Je ne sais plus qui disait il y a quelques semaines, dans une intéressante tentative de justification, que la poussée islamiste était une conséquence directe de l’oppression politique. Selon cet analyste, la victoire des uns et des autres aux élections tunisiennes ou égyptiennes avait donc tout à voir avec la répression féroce et imbécile des régimes arabes, et rien avec ce que tous les observateurs un peu sérieux ont vu depuis des décennies.
La vague verte qui touche au but maintenant avait déjà bien failli atteindre le rivage au début des années 90s en Algérie, et bien avant en Egypte, et elle doit aussi à l’effrayante richesse des wahhabites du Golfe, généreux sponsors d’une forme particulièrement arriérée d’islam. En réalité, il me semble que l’arrivée au pouvoir des islamistes doit avant tout à leur détermination, à l’efficacité de leur organisation, à la pertinence de leurs actions sociales et à leur grand pragmatisme, mais c’est une autre histoire.

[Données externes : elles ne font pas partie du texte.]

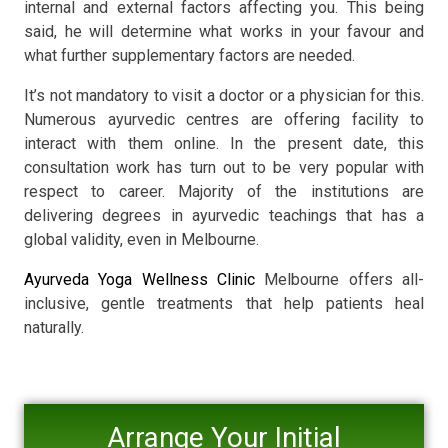
internal and external factors affecting you. This being
said, he will determine what works in your favour and
what further supplementary factors are needed.
It’s not mandatory to visit a doctor or a physician for this.
Numerous ayurvedic centres are offering facility to
interact with them online. In the present date, this
consultation work has turn out to be very popular with
respect to career. Majority of the institutions are
delivering degrees in ayurvedic teachings that has a
global validity, even in Melbourne.
Ayurveda Yoga Wellness Clinic
Melbourne offers all-
inclusive, gentle treatments that help patients heal
naturally.
Arrange Your Initial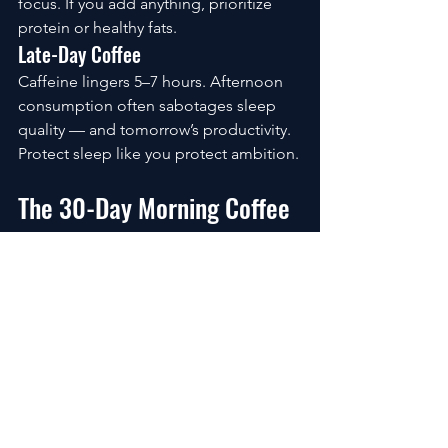
focus. If you add anything, prioritize 
protein or healthy fats.
Late-Day Coffee
Caffeine lingers 5–7 hours. Afternoon 
consumption often sabotages sleep 
quality — and tomorrow’s productivity.
Protect sleep like you protect ambition.
The 30-Day Morning Coffee 
Reset
If your current routine feels chaotic, 
rebuild gradually.
Week 1:
Adjust timing
Increase hydration
Week 2:
Improve bean quality
Reduce excess sugar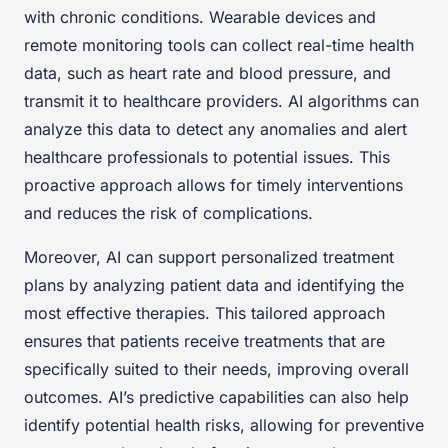
with chronic conditions. Wearable devices and
remote monitoring tools can collect real-time health
data, such as heart rate and blood pressure, and
transmit it to healthcare providers. AI algorithms can
analyze this data to detect any anomalies and alert
healthcare professionals to potential issues. This
proactive approach allows for timely interventions
and reduces the risk of complications.
Moreover, AI can support personalized treatment
plans by analyzing patient data and identifying the
most effective therapies. This tailored approach
ensures that patients receive treatments that are
specifically suited to their needs, improving overall
outcomes. AI’s predictive capabilities can also help
identify potential health risks, allowing for preventive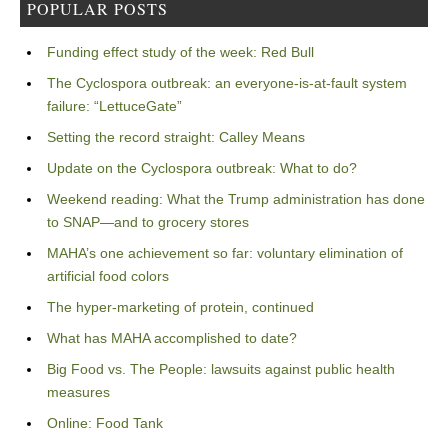
POPULAR POSTS
Funding effect study of the week: Red Bull
The Cyclospora outbreak: an everyone-is-at-fault system
failure: “LettuceGate”
Setting the record straight: Calley Means
Update on the Cyclospora outbreak: What to do?
Weekend reading: What the Trump administration has done
to SNAP—and to grocery stores
MAHA’s one achievement so far: voluntary elimination of
artificial food colors
The hyper-marketing of protein, continued
What has MAHA accomplished to date?
Big Food vs. The People: lawsuits against public health
measures
Online: Food Tank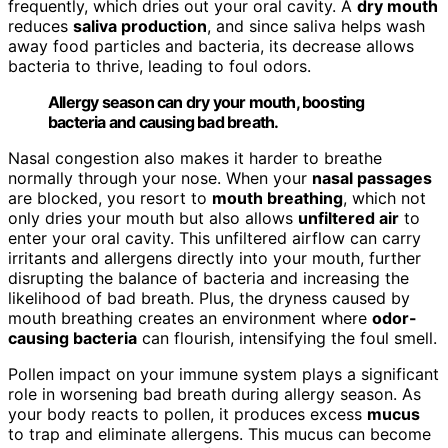
frequently, which dries out your oral cavity. A
dry mouth
reduces
saliva production
, and since saliva helps wash
away food particles and bacteria, its decrease allows
bacteria to thrive, leading to foul odors.
Allergy season can dry your mouth, boosting
bacteria and causing bad breath.
Nasal congestion also makes it harder to breathe
normally through your nose. When your
nasal passages
are blocked, you resort to
mouth breathing
, which not
only dries your mouth but also allows
unfiltered air
to
enter your oral cavity. This unfiltered airflow can carry
irritants and allergens directly into your mouth, further
disrupting the balance of bacteria and increasing the
likelihood of bad breath. Plus, the dryness caused by
mouth breathing creates an environment where
odor-
causing bacteria
can flourish, intensifying the foul smell.
Pollen impact on your immune system plays a significant
role in worsening bad breath during allergy season. As
your body reacts to pollen, it produces excess
mucus
to trap and eliminate allergens. This mucus can become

Revenons plutôt à nos jihadistes.
Et s’ils avaient raison ? S’ils avaient en effet provoqué ces révolutions ? Et si les révoltes arabes étaient en effet, en partie du moins, étroitement liées à la lutte des islamistes radicaux pour le pouvoir depuis les années 80s ?
Si on avait un peu plus de temps, on pourrait même se lancer dans une modélisation, forcément un peu schématique, des causes de ces révoltes, mais on n’a pas le temps et je me contenterai donc de vous soumettre cette planche, élaborée une de ces dernières nuits dans le but d’illustrer un précédent post, mais qui a le mérite – vous noterez cette nouvelle manifestation de mon humilité bien connue – de mettre en évidence quelques enchaînements.
A partir de situations sociopolitiques bloquées, en grande partie grâce à l’aveuglement des Occidentaux – au sein desquels je classe exceptionnellement les Russes – un cercle vicieux s’est mis en place, et il ne pouvait aboutir qu’à la série de catastrophes à laquelle nous assistons. Si les islamistes ont su prospérer, et si le recours à la violence, y compris aveugle, a pu devenir légitime, ce n’est pas tant à cause de la répression des systèmes policiers qu’en raison des naufrages que ces régimes ont provoqués, et qui ont naturellement détourné une partie des intellectuels et de la jeunesse vers un islam de combat, révolutionnaire et porteur d’une promesse d’ordre social et moral. Dès lors, en réprimant d’autant plus durement ces opposants dont ils avaient sans doute conscience de la justesse de leur diagnostic, les dictateurs n’ont pas créé le jihadisme mais se sont contentés de le légitimer, à la manière des Soviétiques ou des Birmans avec leurs propres opposants. Mais, soyons francs, tant que cela se passait loin de l’Occident repu, tout cela n’intéressait pas grand monde, et Gilles Képel, en publiant Le Prophète et Pharaon (1984, La Découverte) s’est sans doute senti bien seul alors que les moudjahidine frictionnaient l’Armée rouge en Afghanistan.